Ben Browder, at a Farscape convention (yes, I am a huge geek), recently explained what makes a great actor:
"The doctor's coming into a room. But he's not there yet. Actor #1 says: Get the doctor! Actor #2 says: The doctor will save him! Actor #3 says: Here he comes! And we know without a doubt that the person who enters the room next is a doctor, and he hasn't spoken a single word."
Ben's point was that memorable characters are formed by interactions with other actors. Which is why it's silly to give just one person kudos for a particular part, because all the actors who interact with that character help make that actor's character believable. And therein lies the beauty of Sexy Beast.
Don Logan (Ben Kingsley) doesn't show up for the first half of the film. What we see instead are the straw lives of four other people that hurricane Don will blow to pieces. There's Gary "Gal" Dove (Ray Winstone), a big shlub with a bad tan and tight swimming trunks. He is madly in love with his attractive wife, Deedee (Amanda Redman). They seem to spend all their time hanging out by the pool, chatting about very little of substance, with another overly tanned chap named Aitch (Cavan Kendall) and his stunner of a wife Jackie (Julianne White).
Until Don shows up.
As it turns out, what we thought were just a couple of middle-class folks living the retiree life turn out to be washed up, worn out criminals and ex-porn stars. And unfortunately for Gal, his life has finally caught up with him in the form of Don.
Winstone and the rest do a fantastic job of exhibiting bone numbing, pee-in-your-pants fear. They are nearly paralyzed by the thought of Don showing up and terrified of saying no to him. Because of course Don wants poor Gal for one last job. But Gal has good reason not to want to play along; he has enough money, a beautiful wife, and he was in prison for the last nine years. His love of the sun, of the simple things, is understandable.
Doesn't matter though. Don is coming to town.
When he finally shows up, Kingsley does an excellent job of making Don as horrible as we feared. He's a psychopath of King Kong proportions; a snarling, spitting, peeing (yes, peeing) pit bull in human form that chomps on everything within reach. The rest of the film follows the job itself, a dark tale of a crime boss (Teddy "Black Magic" Bass, played by Ian McShane) who wants to break into a vault to prove he's a better man.
Sexy Beast's parallels to Donnie Darko, which came out the same year, are uncanny. Both characters begin radical when a massive object (a boulder in Sexy Beast, an airplane engine in Donnie Darko) smashes into their lives. And both characters have a deranged man-rabbit hinting at darker things to come.
Oh, I'm sorry. You didn't hear about the rabbit part? A lot of reviews seem to skip it.

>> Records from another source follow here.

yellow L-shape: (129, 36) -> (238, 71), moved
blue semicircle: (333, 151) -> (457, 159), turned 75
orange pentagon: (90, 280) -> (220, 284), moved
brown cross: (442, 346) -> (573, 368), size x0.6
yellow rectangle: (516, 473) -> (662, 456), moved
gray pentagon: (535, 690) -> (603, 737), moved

Scattered throughout the film (three times, to be exact) are references to an uncredited, angry rabbit in human form. He haunts Gal's nightmares. He represents everything that Gal is and was, and could be. It's telling that the rabbit-man only appears after Gal and Aitch try and fail to shoot a rabbit at point blank range. Everything goes wrong…even the rifle falls apart. Accompanying them on their hunting trip is their hired help, a young boy who remains mute for the entire film. He's his own rabbit and it turns out he's one of the few people willing to stand up to the scary hunter.

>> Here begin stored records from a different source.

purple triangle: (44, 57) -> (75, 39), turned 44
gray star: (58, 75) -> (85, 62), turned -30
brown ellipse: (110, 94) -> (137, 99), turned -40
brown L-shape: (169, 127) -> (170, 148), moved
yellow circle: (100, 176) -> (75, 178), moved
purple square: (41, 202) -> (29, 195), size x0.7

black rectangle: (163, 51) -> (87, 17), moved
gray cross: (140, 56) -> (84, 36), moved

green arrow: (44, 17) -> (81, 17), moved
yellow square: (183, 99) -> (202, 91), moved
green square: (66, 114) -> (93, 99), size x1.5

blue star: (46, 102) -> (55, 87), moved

Indeed, if there's a moral in this film, it's that God favors the meek. Sometimes it's because the strong don't think they're a threat. Sometimes it's because the meek get lucky. And sometimes, it's because the meek grab sticks and gang-beat the strong to death.
A fantastic, tightly focused film that deftly wields profanity and terrified looks with the same measured approach. The director, Jonathan Glazer, knew what he was doing when he cast Ben Kingsley. You'll never look at Gandhi the same way again.